46387-GB3
Enantioselective Dearomatization Agents Based on Chiral C2-Symmetric Ligands
We are investigating a series of novel d6 molybdenum and tungsten complexes involving chiral C2-symmetric tetraamine ligands. It is our hope that this work will lead to the development of enantioselective dearomatization agents. We note the recent development of pi-basic d6 molybdenum and tungsten dearomatizing metal fragments by Harman et. al. as well as various applications of chiral C2-symmteric tetraamine ligands in enantioselective syntheses. To date, ligands of the type trans-N,N'-bis(heterocycle-2-methyl)cyclohexane-1,2-diamine have been investigated primarily in the context of small, first-row transition metals, and we suspect that heavy-metal complexes of such ligands may have applications beyond those of the current project.
Prior to the current grant cycle, we established the reaction of trans-N,N'-bis(heterocycle-2-methyl)cyclohexane-1,2-diamine ligands with molybdenum and tungsten hexacarbonyl to give tridentate tricarbonyl complexes. For some variations of these tridentate complexes, we were able to show that nitrosylation followed by heating gives corresponding tetradentate mononitrosyl monocarbonyl complexes. Depending on the specific metal and ligand involved, some reactions gave a cis-beta ligand topology, while others gave the desired cis-alpha topology, in which the C2-symmetry of the ligand is retained.
During the past year, we have determined that the above reaction proceeds by substitution of a single linear nitrosyl ligand for a carbonyl ligand (Scheme 1). The corresponding tridentate mononitrosyl dicarbonyl complexes can be observed for molybdenum variations and isolated for tungsten variations. For complexes involving pyridine-based versions of the tetraamine ligand, heating drives these tridentate mononitrosyl dicarbonyl complexes initially to the corresponding tetradentate cis-beta mononitrosyl monocarbonyl complexes and then to the corresponding tetradentate cis-alpha mononitrosyl monocarbonyl complexes. The cause of the thermodynamic preference for the cis-alpha form is not known, but the complex identities are well-supported by 1H NMR and IR data as well as several x-ray structures.
Two versions of the molybdenum tetradentate
cis-alpha mononitrosyl
monocarbonyl complexes have been oxidized using iodine
and bromine to give the corresponding d5 tetradentate
cis-alpha mononitrosyl
monohalide complexes, which we view as potential
direct precursors to dihapto aromatic complexes
(Scheme 2). Unfortunately, attempts to
bind aromatics by reducing these complexes in the presence of naphthalene and
other substrates have not been successful.
IR and electrochemical data suggest that the associated tetradentate mononitrosyl
pi-basic metal fragments are not quite as electron-rich as those which have previously
been demonstrated to form dihapto complexes with
aromatics. Data from our tridentate
complexes and tetradentate mononitrosyl
monocarbonyl complexes suggest that the corresponding
tungsten species are more electron-rich than their molybdenum congeners, and we
hope that this trend will hold true for the corresponding d5
tungsten halides.

What you will do:
Can you write out everything in the dearomatization text from "During the past" down to "several x-ray structures.", switching "well-supported" to "strongly supported"?

Data excerpts:
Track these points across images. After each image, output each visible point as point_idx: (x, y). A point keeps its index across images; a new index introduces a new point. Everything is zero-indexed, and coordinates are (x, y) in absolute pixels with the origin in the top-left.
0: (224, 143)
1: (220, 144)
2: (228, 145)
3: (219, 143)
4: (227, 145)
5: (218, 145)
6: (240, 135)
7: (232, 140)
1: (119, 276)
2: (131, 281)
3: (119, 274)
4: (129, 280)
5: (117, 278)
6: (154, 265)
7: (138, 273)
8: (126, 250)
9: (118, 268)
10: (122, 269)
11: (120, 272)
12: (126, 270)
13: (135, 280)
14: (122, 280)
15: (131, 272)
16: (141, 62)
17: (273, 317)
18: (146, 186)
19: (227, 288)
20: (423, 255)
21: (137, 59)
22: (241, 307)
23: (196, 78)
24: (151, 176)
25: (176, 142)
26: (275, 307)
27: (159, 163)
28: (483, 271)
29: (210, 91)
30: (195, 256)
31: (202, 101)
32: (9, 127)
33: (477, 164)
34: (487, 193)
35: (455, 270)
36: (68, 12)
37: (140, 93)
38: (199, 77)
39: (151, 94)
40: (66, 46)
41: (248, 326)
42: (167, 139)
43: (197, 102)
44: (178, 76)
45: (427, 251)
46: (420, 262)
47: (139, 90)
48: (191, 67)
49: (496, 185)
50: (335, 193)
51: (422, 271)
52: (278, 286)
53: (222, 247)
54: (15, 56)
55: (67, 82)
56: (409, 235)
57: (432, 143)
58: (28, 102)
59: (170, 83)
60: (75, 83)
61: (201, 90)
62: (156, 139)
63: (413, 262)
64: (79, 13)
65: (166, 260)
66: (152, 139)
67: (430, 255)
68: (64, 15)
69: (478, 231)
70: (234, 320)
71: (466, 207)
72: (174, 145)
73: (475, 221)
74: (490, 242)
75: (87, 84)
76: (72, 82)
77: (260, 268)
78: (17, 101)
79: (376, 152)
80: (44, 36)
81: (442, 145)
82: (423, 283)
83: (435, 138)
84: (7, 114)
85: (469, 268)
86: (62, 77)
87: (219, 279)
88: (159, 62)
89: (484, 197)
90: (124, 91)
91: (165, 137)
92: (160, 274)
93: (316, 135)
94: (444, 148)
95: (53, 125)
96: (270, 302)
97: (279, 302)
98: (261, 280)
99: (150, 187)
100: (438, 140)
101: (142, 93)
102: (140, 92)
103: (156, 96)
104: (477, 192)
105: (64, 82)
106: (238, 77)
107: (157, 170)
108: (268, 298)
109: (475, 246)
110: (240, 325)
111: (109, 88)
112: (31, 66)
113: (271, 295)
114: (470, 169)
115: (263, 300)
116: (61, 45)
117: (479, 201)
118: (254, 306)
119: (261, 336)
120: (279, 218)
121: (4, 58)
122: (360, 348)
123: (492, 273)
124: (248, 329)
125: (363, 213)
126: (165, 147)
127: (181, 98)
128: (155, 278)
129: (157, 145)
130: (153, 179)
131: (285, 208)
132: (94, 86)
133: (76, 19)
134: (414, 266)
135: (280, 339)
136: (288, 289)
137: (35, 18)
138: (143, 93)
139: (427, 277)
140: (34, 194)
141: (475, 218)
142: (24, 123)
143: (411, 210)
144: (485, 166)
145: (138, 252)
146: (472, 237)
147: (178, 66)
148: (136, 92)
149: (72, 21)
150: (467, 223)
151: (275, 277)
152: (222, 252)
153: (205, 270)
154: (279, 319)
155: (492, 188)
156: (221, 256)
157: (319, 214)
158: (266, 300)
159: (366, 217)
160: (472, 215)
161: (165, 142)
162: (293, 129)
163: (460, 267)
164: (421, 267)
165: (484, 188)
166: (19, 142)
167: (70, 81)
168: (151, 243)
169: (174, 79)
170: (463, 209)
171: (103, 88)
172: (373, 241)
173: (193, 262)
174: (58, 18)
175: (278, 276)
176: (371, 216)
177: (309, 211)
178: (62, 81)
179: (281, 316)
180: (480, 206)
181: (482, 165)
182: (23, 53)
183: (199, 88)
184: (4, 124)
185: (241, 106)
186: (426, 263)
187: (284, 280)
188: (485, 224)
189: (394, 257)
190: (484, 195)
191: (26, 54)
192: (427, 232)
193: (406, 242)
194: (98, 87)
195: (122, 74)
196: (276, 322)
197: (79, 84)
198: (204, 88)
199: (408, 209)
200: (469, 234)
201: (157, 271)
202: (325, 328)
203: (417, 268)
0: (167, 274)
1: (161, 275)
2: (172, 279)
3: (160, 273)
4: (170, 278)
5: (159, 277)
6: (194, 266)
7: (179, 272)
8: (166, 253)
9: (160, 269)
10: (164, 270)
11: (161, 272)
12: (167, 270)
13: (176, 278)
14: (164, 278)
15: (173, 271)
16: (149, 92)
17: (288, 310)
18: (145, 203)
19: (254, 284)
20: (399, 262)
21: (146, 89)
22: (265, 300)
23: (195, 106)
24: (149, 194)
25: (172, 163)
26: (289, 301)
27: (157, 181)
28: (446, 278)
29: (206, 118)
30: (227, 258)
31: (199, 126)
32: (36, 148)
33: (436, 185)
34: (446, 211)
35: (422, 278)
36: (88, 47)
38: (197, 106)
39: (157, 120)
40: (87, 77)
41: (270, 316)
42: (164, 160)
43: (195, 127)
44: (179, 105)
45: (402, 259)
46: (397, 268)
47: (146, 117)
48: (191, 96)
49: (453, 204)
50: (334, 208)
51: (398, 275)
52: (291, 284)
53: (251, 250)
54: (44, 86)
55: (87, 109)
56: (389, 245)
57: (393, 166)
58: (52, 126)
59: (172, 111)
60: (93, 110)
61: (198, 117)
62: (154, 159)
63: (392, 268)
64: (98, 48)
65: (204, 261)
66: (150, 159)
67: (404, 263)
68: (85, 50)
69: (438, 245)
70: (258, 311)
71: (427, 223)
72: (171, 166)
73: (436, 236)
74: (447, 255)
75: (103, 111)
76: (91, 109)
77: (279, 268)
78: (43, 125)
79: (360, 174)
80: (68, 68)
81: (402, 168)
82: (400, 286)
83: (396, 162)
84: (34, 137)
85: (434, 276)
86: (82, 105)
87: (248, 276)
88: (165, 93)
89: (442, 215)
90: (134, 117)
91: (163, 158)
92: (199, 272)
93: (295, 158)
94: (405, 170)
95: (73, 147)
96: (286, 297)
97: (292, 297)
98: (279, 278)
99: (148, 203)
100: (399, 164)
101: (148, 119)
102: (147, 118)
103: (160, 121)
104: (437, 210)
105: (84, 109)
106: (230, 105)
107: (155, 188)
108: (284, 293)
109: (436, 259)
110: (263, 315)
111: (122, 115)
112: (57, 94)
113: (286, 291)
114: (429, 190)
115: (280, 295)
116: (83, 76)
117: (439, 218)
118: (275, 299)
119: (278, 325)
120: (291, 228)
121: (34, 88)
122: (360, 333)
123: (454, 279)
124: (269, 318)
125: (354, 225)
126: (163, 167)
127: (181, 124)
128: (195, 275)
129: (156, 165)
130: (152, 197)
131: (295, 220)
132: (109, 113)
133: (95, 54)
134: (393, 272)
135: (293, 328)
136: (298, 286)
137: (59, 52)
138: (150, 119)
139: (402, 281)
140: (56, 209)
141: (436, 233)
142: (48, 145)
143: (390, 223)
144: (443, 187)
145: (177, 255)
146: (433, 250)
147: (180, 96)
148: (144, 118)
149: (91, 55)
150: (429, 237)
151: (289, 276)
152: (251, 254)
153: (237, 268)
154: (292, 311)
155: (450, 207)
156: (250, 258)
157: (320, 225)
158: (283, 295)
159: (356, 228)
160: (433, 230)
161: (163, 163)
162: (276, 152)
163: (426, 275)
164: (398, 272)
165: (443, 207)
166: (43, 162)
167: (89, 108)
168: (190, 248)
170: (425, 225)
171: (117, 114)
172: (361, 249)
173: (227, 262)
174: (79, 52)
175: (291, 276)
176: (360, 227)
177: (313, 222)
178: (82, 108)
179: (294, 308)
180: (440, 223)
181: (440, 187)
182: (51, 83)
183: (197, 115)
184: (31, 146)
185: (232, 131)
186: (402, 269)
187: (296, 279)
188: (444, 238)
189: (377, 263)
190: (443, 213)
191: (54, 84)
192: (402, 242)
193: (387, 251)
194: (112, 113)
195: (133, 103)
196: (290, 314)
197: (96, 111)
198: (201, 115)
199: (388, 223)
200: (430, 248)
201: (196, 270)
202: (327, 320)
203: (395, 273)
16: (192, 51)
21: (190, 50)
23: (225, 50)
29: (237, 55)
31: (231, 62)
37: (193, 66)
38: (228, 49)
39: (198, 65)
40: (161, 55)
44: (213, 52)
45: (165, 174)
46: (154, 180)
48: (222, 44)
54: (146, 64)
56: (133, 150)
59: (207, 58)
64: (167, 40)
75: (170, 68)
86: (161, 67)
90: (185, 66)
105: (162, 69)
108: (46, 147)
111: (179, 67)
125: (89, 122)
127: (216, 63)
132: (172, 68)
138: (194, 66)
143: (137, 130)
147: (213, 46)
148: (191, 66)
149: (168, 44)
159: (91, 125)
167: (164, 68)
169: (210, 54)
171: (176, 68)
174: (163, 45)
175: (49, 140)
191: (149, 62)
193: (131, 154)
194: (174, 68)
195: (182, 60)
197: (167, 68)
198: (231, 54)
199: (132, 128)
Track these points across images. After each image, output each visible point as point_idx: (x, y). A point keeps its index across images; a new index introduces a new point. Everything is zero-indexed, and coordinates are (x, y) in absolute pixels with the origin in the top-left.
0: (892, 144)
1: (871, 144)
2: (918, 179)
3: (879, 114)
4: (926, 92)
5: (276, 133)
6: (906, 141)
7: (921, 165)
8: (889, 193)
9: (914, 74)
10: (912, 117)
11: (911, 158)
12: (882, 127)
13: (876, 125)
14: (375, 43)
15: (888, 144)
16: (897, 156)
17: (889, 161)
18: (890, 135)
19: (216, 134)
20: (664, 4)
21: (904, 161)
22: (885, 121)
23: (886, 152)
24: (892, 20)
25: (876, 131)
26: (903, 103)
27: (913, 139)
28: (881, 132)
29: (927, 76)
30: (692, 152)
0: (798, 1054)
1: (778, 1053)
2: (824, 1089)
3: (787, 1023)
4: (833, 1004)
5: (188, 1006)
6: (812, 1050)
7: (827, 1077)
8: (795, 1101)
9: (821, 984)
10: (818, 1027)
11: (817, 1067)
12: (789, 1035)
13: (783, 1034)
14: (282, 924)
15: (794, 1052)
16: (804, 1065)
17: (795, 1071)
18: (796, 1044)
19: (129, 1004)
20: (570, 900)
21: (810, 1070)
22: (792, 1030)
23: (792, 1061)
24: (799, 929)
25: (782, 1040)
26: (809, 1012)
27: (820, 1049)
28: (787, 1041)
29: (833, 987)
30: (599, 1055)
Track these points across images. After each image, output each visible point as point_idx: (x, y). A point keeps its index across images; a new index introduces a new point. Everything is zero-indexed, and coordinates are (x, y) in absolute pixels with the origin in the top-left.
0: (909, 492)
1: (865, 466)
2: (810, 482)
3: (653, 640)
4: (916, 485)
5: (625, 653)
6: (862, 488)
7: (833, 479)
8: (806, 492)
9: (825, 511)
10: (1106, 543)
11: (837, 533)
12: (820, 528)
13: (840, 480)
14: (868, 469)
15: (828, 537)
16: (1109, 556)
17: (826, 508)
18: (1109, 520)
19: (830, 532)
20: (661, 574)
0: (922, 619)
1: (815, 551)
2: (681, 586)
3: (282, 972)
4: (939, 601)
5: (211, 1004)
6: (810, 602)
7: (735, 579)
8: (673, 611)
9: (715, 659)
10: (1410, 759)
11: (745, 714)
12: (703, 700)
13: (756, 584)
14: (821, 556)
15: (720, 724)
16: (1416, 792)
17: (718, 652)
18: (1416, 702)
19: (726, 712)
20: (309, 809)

Answer to this task:
During the past year, we have determined that the above reaction proceeds by substitution of a single linear nitrosyl ligand for a carbonyl ligand (Scheme 1). The corresponding tridentate mononitrosyl dicarbonyl complexes can be observed for molybdenum variations and isolated for tungsten variations. For complexes involving pyridine-based versions of the tetraamine ligand, heating drives these tridentate mononitrosyl dicarbonyl complexes initially to the corresponding tetradentate cis-beta mononitrosyl monocarbonyl complexes and then to the corresponding tetradentate cis-alpha mononitrosyl monocarbonyl complexes. The cause of the thermodynamic preference for the cis-alpha form is not known, but the complex identities are strongly supported by 1H NMR and IR data as well as several x-ray structures.